NAME: “Racin” Mason Smark
HOME: McMinnville, OR
TEAM: Smark Family Racing
YEARS RACING: 2 FAVORITE DRIVER: Lewis Hamilton FAVORITE TRACK: McMinnville Raceway Park LEAST FAVORITE: Jackson County Medford, OR FAVORITE FOOD: Hot Dogs FAVORITE SHOW: Modern Marvels SPONSOR: DAVIDSON NAPA AUITO PARTS DRIVING COACH: Chris Hatch-Blackstar Motorsports CHASSIS/#: #7 Swiss Hutless ENGINGE BUILDER: Tim Lawrence-Lawrence Racing Engines CREW: Paul Smark- Dad, Jennifer Smark-Mom, “Factory” Pat Munyon
Mason Smark, a young up and coming racer from McMinnville, OR is working hard early at becoming one of the future stars in motor sports. With just over a years worth of experience under his belt, Smark has shown a marked improvement. The 2013 season was Mason Smarks first season in the Kid Kart division. It wasn’t long before it was apparent that he was going to need more of a challenge as he was starting to dominate the division consistently. Smark family Racing made the decision to make the move up to the Junior 1 division which is home to some of the finest junior drivers in the northwest, with many of them older and more experienced. October of 2013 was Smarks official Junior 1 debut, and his expectations were simple…”don’t get lapped.” Smark accomplished his goal and then some as he finished third, well behind the leaders, but on the lead lap.

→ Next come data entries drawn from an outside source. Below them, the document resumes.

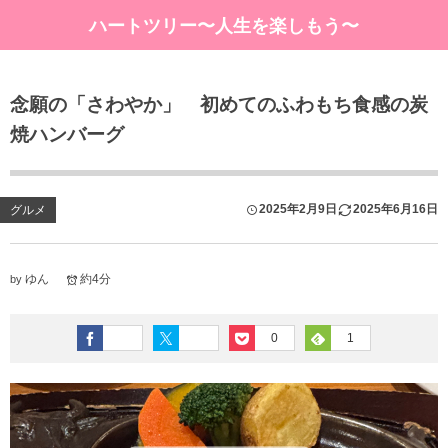
ハートツリー〜人生を楽しもう〜
念願の「さわやか」 初めてのふわもち食感の炭
焼ハンバーグ
2025年2月9日
2025年6月16日
グルメ
ゆん
約4分
by
0
1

It was a bittersweet debut for Smark who pleased with his on the lead lap third place finish, but wasn’t thrilled that his pace was not that of the leaders, and knew he didn’t want to run that far off the pace for an entire season. So Smark, during the time most take off for some well needed R & R, spent his winter months behind the wheel, putting in all the laps he could at his home track McMinnville Raceway Park, and even ran some indoor oval track dirt events just so he could continue to stay behind the wheel…Smark fared well on the dirt bringing home a win and a runner up finish. After school and on the weekends, Smark was an ornament at the track putting in lap after lap preparing for his rookie debut in March with the NW Gold Cup Series, a regional traveling series that hits three different states and Canada. The start of the 2014 season was tough for the Smark Family Racing team breaking two rear axles in consecutive months. It would be just a minor set back for the up and coming pacesetter, because in his next nine races, Smark recorded a second, a third and seven fourth place finishes…Not bad for a driver who’s goal at the start of the season was to run mid pack consistently by season’s end. By mid-season Smark had far surpassed his goal and was as threat to win in every event he entered from mid-season on.
What started off a little rough, ended what could only be called a stellar rookie season. Mason Smark ended up runner up in the NW Gold Cup Regional point standings with two top three finishes at two of the biggest regional events in the series, a second in Tri-Cites, Washington and a third at his home track in McMinnville, Oregon. He finished third in the Oregon State Karting Championship Series point standings in Junior 1 with his shot at the title coming down to the final race of the season.. Mason Smark is a passionate, hard working young racer both on and off the track and looks to be on his way to a very successful racing career if he chooses to stick with it…and has all the makings of a quality champion… making him ProSoundAudioServices inaugural Motorsports Excellence “PaceSetter Profile”.